I want to stress how important it is to prioritize local food supplies and also to see the connection between climate justice and social justice. I recently read a statistic that by 2050, California’s yield in some crops could be reduced by 40 percent because of climate change. This is going to be hugely impactful for our country, and food-insecure communities are going to be hit first and hardest. So, where I’ve come to in my work is an understanding that climate justice and social justice are really two sides of the same coin. You can’t address one without addressing the other.

Albert Einstein had a quote: “We can’t solve problems by using the same kind of thinking we used when we created them.” I think a lot of the players at the agricultural table are similar to the ones who were there when we created this system. We need more marginalized voices at the table. That’s part of why I’m so proud to work for HAFA, to put my energy behind Pakou, my boss, and my Hmong co-workers.
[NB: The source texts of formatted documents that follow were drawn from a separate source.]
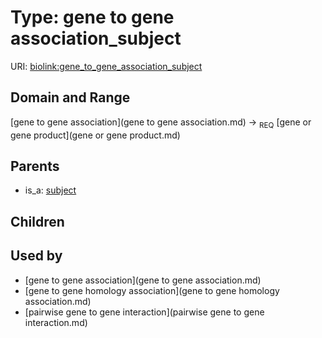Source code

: 
# Type: gene to gene association_subject




URI: [biolink:gene_to_gene_association_subject](https://w3id.org/biolink/vocab/gene_to_gene_association_subject)


## Domain and Range

[gene to gene association](gene to gene association.md) ->  <sub>REQ</sub> [gene or gene product](gene or gene product.md)

## Parents

 *  is_a: [subject](subject.md)

## Children


## Used by

 * [gene to gene association](gene to gene association.md)
 * [gene to gene homology association](gene to gene homology association.md)
 * [pairwise gene to gene interaction](pairwise gene to gene interaction.md)
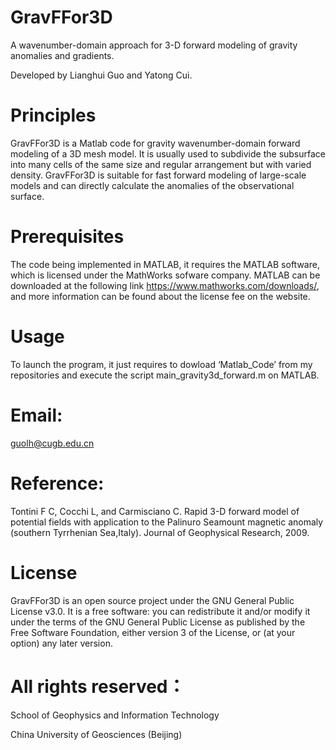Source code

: # GravFFor3D

A wavenumber-domain approach for 3-D forward modeling of gravity anomalies and gradients.

Developed by Lianghui Guo and Yatong Cui.

# Principles

GravFFor3D is a Matlab code for gravity  wavenumber-domain forward modeling of a 3D mesh model. It is usually used to subdivide the subsurface into many cells of the same size and regular arrangement but with varied density. GravFFor3D is suitable for fast forward modeling of large-scale models and can directly calculate the anomalies of the observational surface. 

# Prerequisites

The code being implemented in MATLAB, it requires the MATLAB software, which is licensed under the MathWorks sofware company. MATLAB can be downloaded at the following link https://www.mathworks.com/downloads/, and more information can be found about the license fee on the website.

# Usage

To launch the program, it just requires to dowload ‘Matlab_Code’ from my repositories and execute the script main_gravity3d_forward.m on MATLAB. 

# Email:

guolh@cugb.edu.cn

# Reference: 

Tontini F C, Cocchi L, and Carmisciano C. Rapid 3-D forward model of potential fields with application to the Palinuro Seamount magnetic anomaly (southern Tyrrhenian Sea,Italy). Journal of Geophysical Research, 2009.

# License

GravFFor3D is an open source project under the GNU General Public License v3.0. It is a free software: you can redistribute it and/or modify it under the terms of the GNU General Public License as published by the Free Software Foundation, either version 3 of the License, or (at your option) any later version.

# All rights reserved：

School of Geophysics and Information Technology

China University of Geosciences (Beijing)
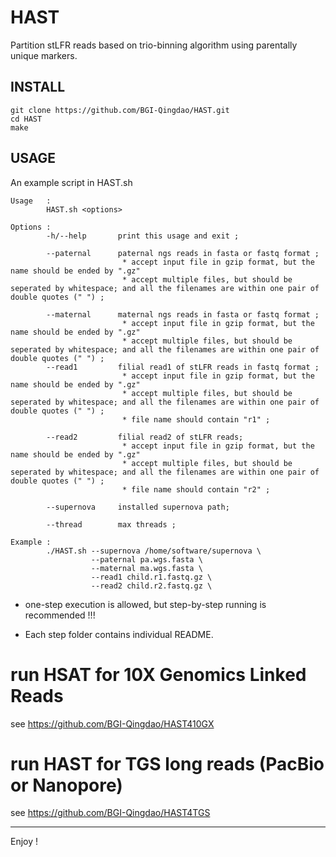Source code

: # HAST
Partition stLFR reads based on trio-binning algorithm using parentally unique markers.

## INSTALL

```
git clone https://github.com/BGI-Qingdao/HAST.git
cd HAST
make
```

## USAGE

An example script in HAST.sh

```
Usage   :
        HAST.sh <options>

Options :
        -h/--help       print this usage and exit ;

        --paternal      paternal ngs reads in fasta or fastq format ;
                         * accept input file in gzip format, but the name should be ended by ".gz"
                         * accept multiple files, but should be seperated by whitespace; and all the filenames are within one pair of double quotes (" ") ;

        --maternal      maternal ngs reads in fasta or fastq format ;
                         * accept input file in gzip format, but the name should be ended by ".gz"
                         * accept multiple files, but should be seperated by whitespace; and all the filenames are within one pair of double quotes (" ") ;
        --read1         filial read1 of stLFR reads in fastq format ;
                         * accept input file in gzip format, but the name should be ended by ".gz"
                         * accept multiple files, but should be seperated by whitespace; and all the filenames are within one pair of double quotes (" ") ;
                         * file name should contain "r1" ;

        --read2         filial read2 of stLFR reads;
                         * accept input file in gzip format, but the name should be ended by ".gz"
                         * accept multiple files, but should be seperated by whitespace; and all the filenames are within one pair of double quotes (" ") ;
                         * file name should contain "r2" ;

        --supernova     installed supernova path;

        --thread        max threads ;

Example :
        ./HAST.sh --supernova /home/software/supernova \
                  --paternal pa.wgs.fasta \
                  --maternal ma.wgs.fasta \
                  --read1 child.r1.fastq.gz \
                  --read2 child.r2.fastq.gz \

```

* one-step execution is allowed, but step-by-step running is recommended !!!

* Each step folder contains individual README.

# run HSAT for 10X Genomics Linked Reads 

see https://github.com/BGI-Qingdao/HAST410GX

# run HAST for TGS long reads (PacBio or Nanopore)

see https://github.com/BGI-Qingdao/HAST4TGS

____________________________
Enjoy !
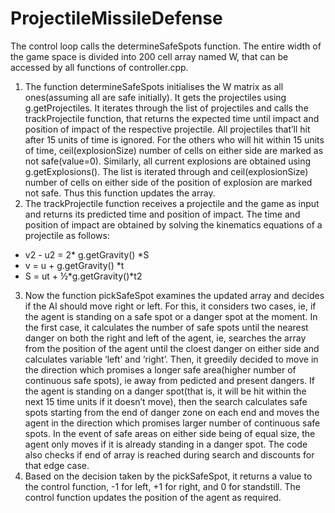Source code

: # ProjectileMissileDefense

The control loop calls the determineSafeSpots function. The entire width of the game space is divided into 200 cell array named W, that can be accessed by all functions of controller.cpp. 
1. The function determineSafeSpots initialises the W matrix as all ones(assuming all are safe initially).  It gets the projectiles using g.getProjectiles. It iterates through the list of projectiles and calls the trackProjectile function, that returns the expected time until impact and position of impact of the respective projectile. All projectiles that’ll hit after 15 units of time is ignored. For the others who will hit within 15 units of time, ceil(explosionSize) number of cells on either side are marked as not safe(value=0). Similarly, all current explosions are obtained using g.getExplosions(). The list is iterated through and  ceil(explosionSize) number of cells on either side of the position of explosion are marked not safe. Thus this function updates the array.
2. The trackProjectile function receives a projectile and the game as input and returns its predicted time and position of impact. The time and position of impact are obtained by solving the kinematics equations of a projectile as follows:
* v2 - u2 = 2* g.getGravity() *S
* v = u + g.getGravity() *t
* S = ut + ½*g.getGravity()*t2
3. Now the function pickSafeSpot examines the updated array and decides if the AI should move right or left. For this, it considers two cases, ie, if the agent is standing on a safe spot or a danger spot at the moment. In the first case, it calculates the number of safe spots until the nearest danger on both the right and left of the agent, ie, searches the array from the position of the agent until the cloest danger on either side and calculates variable ‘left’ and ‘right’. Then, it greedily decided to move in the direction which promises a longer safe area(higher number of continuous safe spots), ie away from pedicted and present dangers. If the agent is standing on a danger spot(that is, it will be hit within the next 15 time units if it doesn’t move), then the search calculates safe spots starting from the end of danger zone on each end and moves the agent in the direction which promises larger number of continuous safe spots. In the event of safe areas on either side being of equal size, the agent only moves if it is already standing in a danger spot. The code also checks if end of array is reached during search and discounts for that edge case. 
4. Based on the decision taken by the pickSafeSpot, it returns a value to the control function, -1 for left, +1 for right, and 0 for standstill. The control function updates the position of the agent as required.
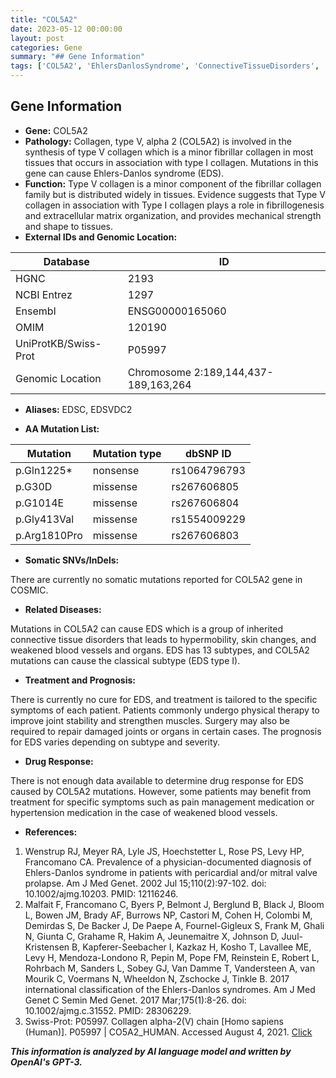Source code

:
 ```yaml
---
title: "COL5A2"
date: 2023-05-12 00:00:00
layout: post
categories: Gene
summary: "## Gene Information"
tags: ['COL5A2', 'EhlersDanlosSyndrome', 'ConnectiveTissueDisorders', 'FibrillarCollagen', 'GeneticMutations', 'TreatmentOptions', 'Prognosis', 'DrugResponse']
---
```


## Gene Information

- **Gene:** COL5A2
- **Pathology:** Collagen, type V, alpha 2 (COL5A2) is involved in the synthesis of type V collagen which is a minor fibrillar collagen in most tissues that occurs in association with type I collagen. Mutations in this gene can cause Ehlers-Danlos syndrome (EDS).
- **Function:** Type V collagen is a minor component of the fibrillar collagen family but is distributed widely in tissues. Evidence suggests that Type V collagen in association with Type I collagen plays a role in fibrillogenesis and extracellular matrix organization, and provides mechanical strength and shape to tissues.
- **External IDs and Genomic Location:**

| Database | ID |
| ----------- | ----------- |
| HGNC | 2193 |
| NCBI Entrez | 1297 |
| Ensembl | ENSG00000165060 |
| OMIM | 120190 |
| UniProtKB/Swiss-Prot | P05997 |
| Genomic Location | Chromosome 2:189,144,437-189,163,264 |

- **Aliases:** EDSC, EDSVDC2

- **AA Mutation List:**

|Mutation|Mutation type|dbSNP ID|
|-------------|-------------|-------------|
|p.Gln1225*|nonsense|rs1064796793|
|p.G30D|missense|rs267606805|
|p.G1014E|missense|rs267606804|
|p.Gly413Val|missense|rs1554009229|
|p.Arg1810Pro|missense|rs267606803|

- **Somatic SNVs/InDels:**

There are currently no somatic mutations reported for COL5A2 gene in COSMIC.

- **Related Diseases:**

Mutations in COL5A2 can cause EDS which is a group of inherited connective tissue disorders that leads to hypermobility, skin changes, and weakened blood vessels and organs. EDS has 13 subtypes, and COL5A2 mutations can cause the classical subtype (EDS type I).

- **Treatment and Prognosis:**

There is currently no cure for EDS, and treatment is tailored to the specific symptoms of each patient. Patients commonly undergo physical therapy to improve joint stability and strengthen muscles. Surgery may also be required to repair damaged joints or organs in certain cases. The prognosis for EDS varies depending on subtype and severity.

- **Drug Response:**

There is not enough data available to determine drug response for EDS caused by COL5A2 mutations. However, some patients may benefit from treatment for specific symptoms such as pain management medication or hypertension medication in the case of weakened blood vessels.

- **References:**

1. Wenstrup RJ, Meyer RA, Lyle JS, Hoechstetter L, Rose PS, Levy HP, Francomano CA. Prevalence of a physician-documented diagnosis of Ehlers-Danlos syndrome in patients with pericardial and/or mitral valve prolapse. Am J Med Genet. 2002 Jul 15;110(2):97-102. doi: 10.1002/ajmg.10203. PMID: 12116246.
2. Malfait F, Francomano C, Byers P, Belmont J, Berglund B, Black J, Bloom L, Bowen JM, Brady AF, Burrows NP, Castori M, Cohen H, Colombi M, Demirdas S, De Backer J, De Paepe A, Fournel-Gigleux S, Frank M, Ghali N, Giunta C, Grahame R, Hakim A, Jeunemaitre X, Johnson D, Juul-Kristensen B, Kapferer-Seebacher I, Kazkaz H, Kosho T, Lavallee ME, Levy H, Mendoza-Londono R, Pepin M, Pope FM, Reinstein E, Robert L, Rohrbach M, Sanders L, Sobey GJ, Van Damme T, Vandersteen A, van Mourik C, Voermans N, Wheeldon N, Zschocke J, Tinkle B. 2017 international classification of the Ehlers-Danlos syndromes. Am J Med Genet C Semin Med Genet. 2017 Mar;175(1):8-26. doi: 10.1002/ajmg.c.31552. PMID: 28306229.
3. Swiss-Prot: P05997. Collagen alpha-2(V) chain [Homo sapiens (Human)]. P05997 | CO5A2_HUMAN. Accessed August 4, 2021. [Click](https://www.uniprot.org/uniprot/P05997)

**_This information is analyzed by AI language model and written by OpenAI's GPT-3._**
I think that, especially for white people, figuring out how we can put our egos aside and support other types of leadership that have more to offer in terms of understanding what true resilience looks like is really important.

We also need more farmers and owners on the landscape if we’re going to have a sustainable agricultural system. You can’t have just one farmer for 20,000 acres and think that it’s going to be sustainable. One of the big challenges here is that rural America is very challenging to people of color, minorities, even women. (I’m farming forty minutes outside of the city and I get flak all the time.) So, this needs to be addressed. We need to make rural America safer for people of color. I don’t know how to do that, but it’s important.

So, what can you do to help? First of all, invest in female leadership and leadership by people of color. Find organizations that are led by somebody who’s different from you, who brings a different perspective to the table. Fund them. Volunteer for them. Volunteer to do some of the grunt work. If you’re going into an organization wanting to help and you’re not willing to be the person who makes the coffee and does the dishes, you want to look at that. There’s room for everybody to bring their gifts and talents, but I think bringing a sense of humility and a true desire to help people means freeing people up to do what they do really well.

Something else you can do: go to farmers’ markets. My main piece of advice about this is to go when it’s raining. This is important because farmers are showing up regardless of the weather, and they’re taking half to three quarters of their produce home on rainy days. They usually have tents; there’s really no excuse for us to not go and purchase fruits and vegetables from local farmers.

Something else you can do is join a Community Supported Agriculture (CSA) program. At HAFA, we run a Veggie Rx initiative as part of our CSA program, where we’re partnering with hospitals. Participating doctors will identify patients who are food insecure or who have specific health conditions like chronic diabetes, and sign them up for this program. These patients receive a totally subsidized box of produce every week that they can bring home and cook for their families. Many of the families that we serve in this way are Southeast Asians, and they know how to cook the vegetables our farmers are growing.

The last point I want to make is that Hmong farmers have a lot to teach us about resilience. They’ve been through so much going from Laos to Thailand and being in refugee camps. Coming to this country without knowledge of the language, they’ve really built amazing lives for themselves. Likewise, we should also listen to Hmong kids who grew up farming with their parents, and who might not be interested in going into agriculture themselves but have a lot to say about climate resilience.